Anglicismes Partie V

Cinq anglicismes fréquents à éviter

Voir Introduction ici.

Partie V

Revenons aux bases
(se baser sur)

À la base, baser est ce qu'on appelle un dénominal du substantif base, c'est-à-dire un verbe dont le radical reprend un nom, auquel s'ajoute un suffixe, ici -er.

Pour en comprendre le(s) sens, propre ou figuré, il faut donc revenir aux sens du nom d'origine :

  • la base est d'abord au sens propre « l'assise sur laquelle repose un corps » ; au sens figuré « le principe fondamental sur lequel repose une idée » ;
  • la base est aussi « un lieu se concentre un personnel et un matériel spécialisés », par exemple la base d'opérations militaire ; au sens figuré « un point de départ ».

De là, on prête deux sens au verbe baser :

  • « prendre qqch. pour base, pour principe fondamental » ;
  • « établir qqch. quelque part », par exemple baser l'armée à Marseille.

La controversée forme pronominale : se baser sur

Quel est son sens ? Construire sa pensée ou son propos sur quelque chose. En cela, cette forme est synonyme d'autres formes bien connues comme se fonder sur ou s'appuyer sur.

Le verbe baser est employé depuis longtemps. Quant à la forme se baser sur, on la retrouve surtout à partir du XIXe siècle, où l'on discute déjà de sa pertinence. Depuis elle n'a cessé de gagner du terrain à l'oral comme à l'écrit.

Principal concurrent

Son concurrent principal est se fonder sur. Si l'on compare les deux formes, on note que la famille de ce dernier est plus large en ce qu'on y retrouve plusieurs substantifs : fond, fondement, fondation, ces deux derniers étant des déverbaux de fonder, c'est-à-dire des noms formés à partir du verbe. Le verbe peut donc se référer à trois substantifs différents et invoquer l'ensemble de leurs sens.

Parmi les sens de fonder, que l'on retrouve dans fondation « action de fonder », « établir, construire » en est un principal. Fonder une ville, c'est certes poser ses fondations, mais c'est donc aussi la construire. Un établissement d'intérêt public ou d'utilité sociale est appelé une fondation. Baser ne porte pas ce sens.

Le verbe à trois problèmes

Pourquoi la locution verbale se baser sur est-elle à employer avec prudence ?

J'identifie trois éléments de réponses que je classerais par pertinence :

  1. D'abord, nous avons vu que se baser sur avait plusieurs synonymes qui semblent plus appropriés (se fonder, s'appuyer sur), il est même possible d'employer d'autres formulations qui semblent plus justes, comme « prendre qqch. pour base » sur le modèle par exemple de « prendre pour exemple qqch. » ;
  2. Ensuite, une base est ce qui se situe ou se place en dessous de quelque chose, elle est « l'assise sur laquelle... », « le principe sur lequel... », on attendrait donc un complément introduit par la préposition sous, mais on préférera sans doute se contenter de compléments de lieu comme se baser à ou près de. Se baser sur apparaît donc comme une formulation contradictoire, car puisque la base est l'élément introduit par la préposition sur, alors cela revient à dire baser sur une base, comme vivre sa vie ;
  3. Enfin, baser ne porte pas le sens de construire, contrairement à se baser sur, forme certainement influencée par se fonder sur, puisque fonder, nous l'avons vu, signifie aussi poser les fondations de qqch. et donc construire qqch.

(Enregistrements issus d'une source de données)
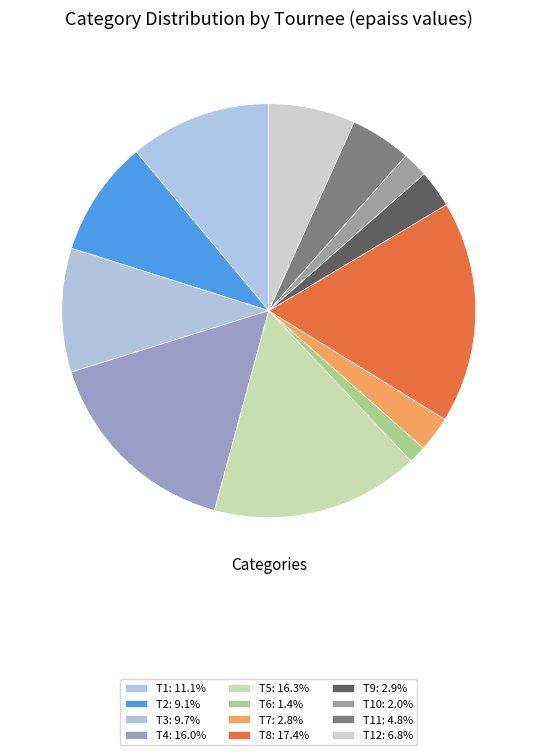

Which slice is the largest?

T8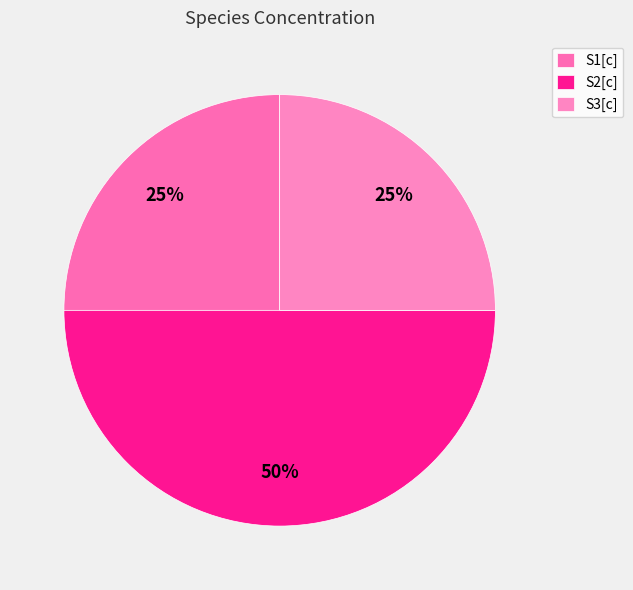

How many slices are in this pie chart?

3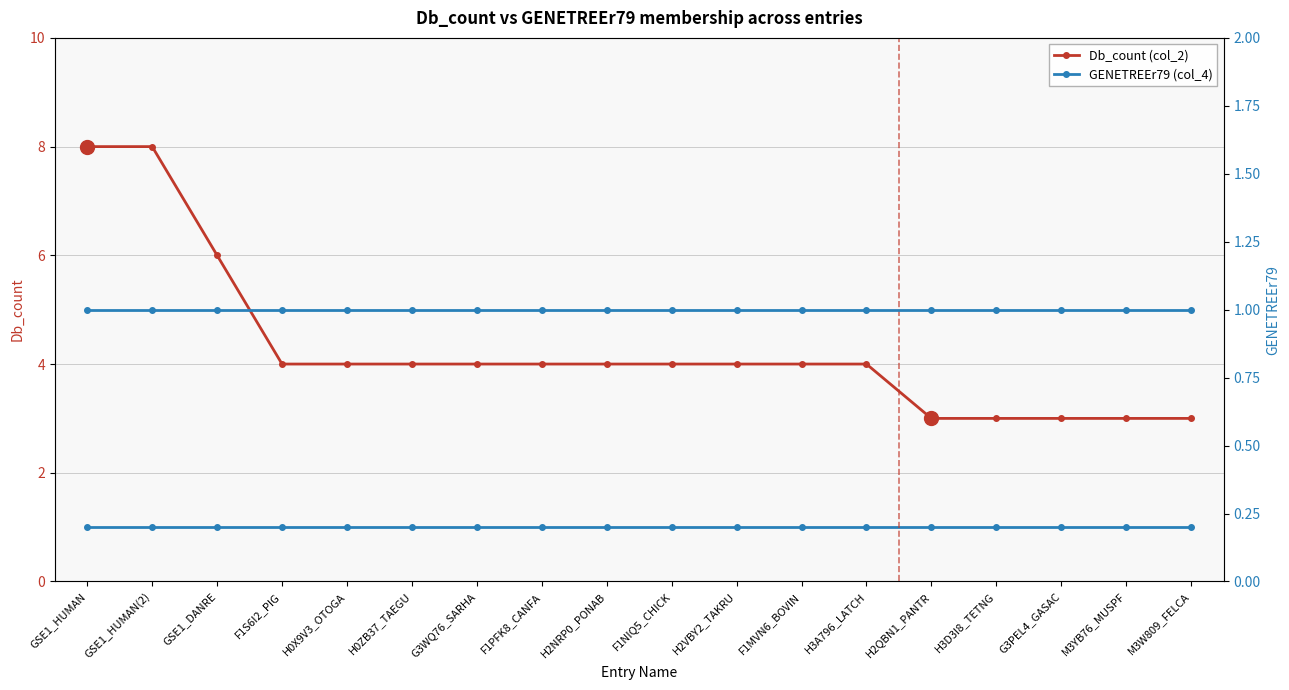

Rank the series by their average value, from lowest to highest.

GENETREEr79 (col_4), Db_count (col_2)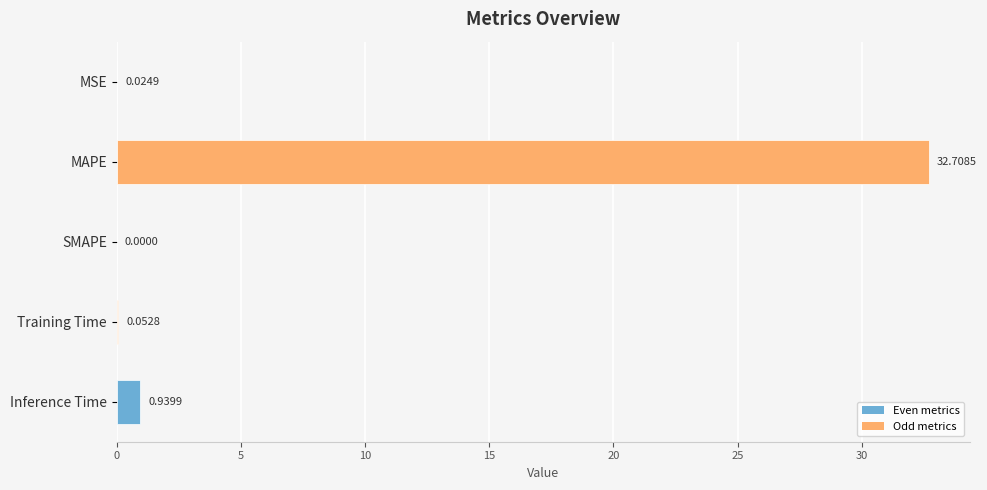

At which label is the value closest to 16?

Inference Time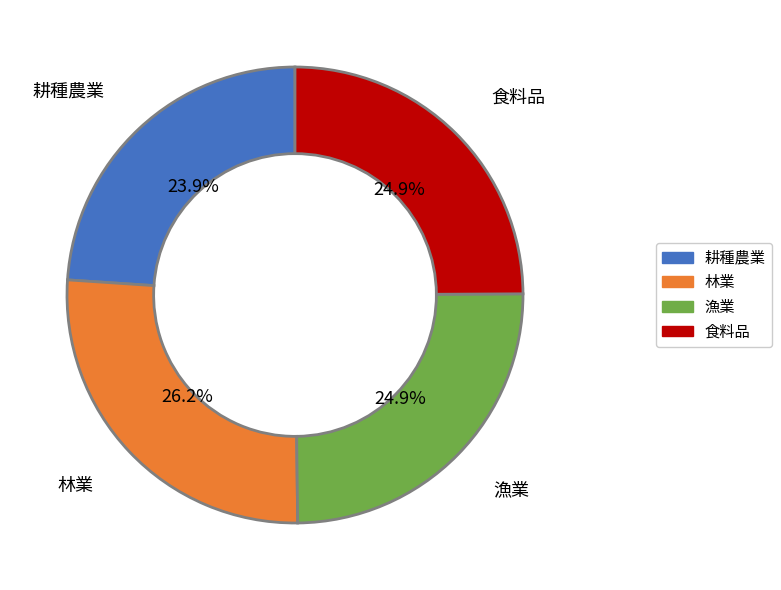

Is there any slice that represents more than half of the pie?

No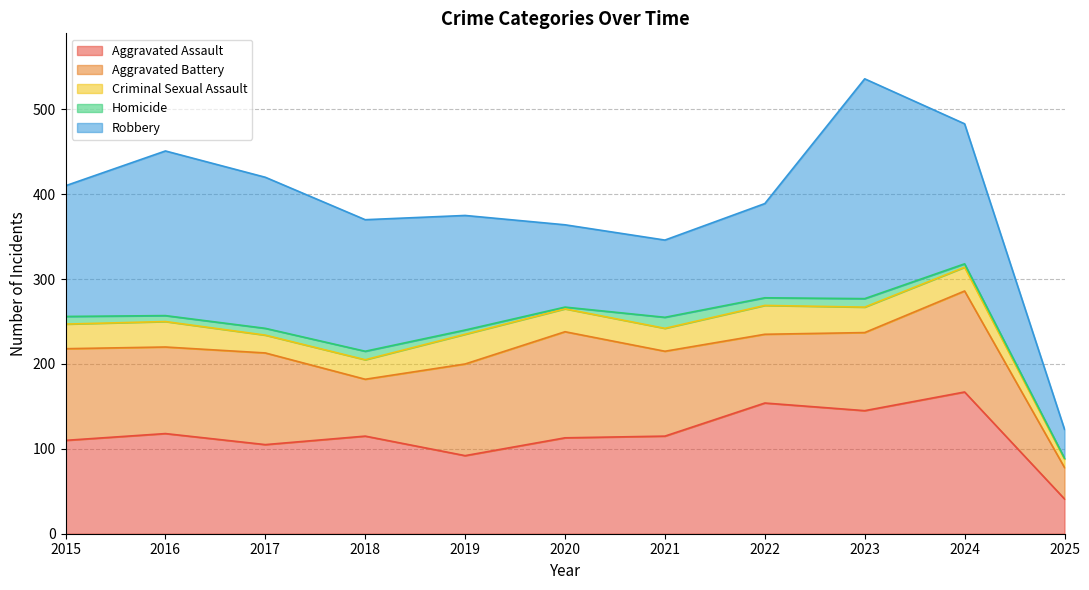

Rank the series by their maximum value, from highest to lowest.

Robbery, Aggravated Assault, Aggravated Battery, Criminal Sexual Assault, Homicide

# Consigne
Modifiez, s'il vous plaît, le passage de l'extrait sur « se baser sur » qui va de « De là, on prête » jusqu'à « ou s'appuyer sur. », en remplaçant « Marseille » par « Toulon ». Ces données n'ont aucun lien avec l'extrait.

# Réponse
De là, on prête deux sens au verbe baser :

  • « prendre qqch. pour base, pour principe fondamental » ;
  • « établir qqch. quelque part », par exemple baser l'armée à Toulon.

La controversée forme pronominale : se baser sur

Quel est son sens ? Construire sa pensée ou son propos sur quelque chose. En cela, cette forme est synonyme d'autres formes bien connues comme se fonder sur ou s'appuyer sur.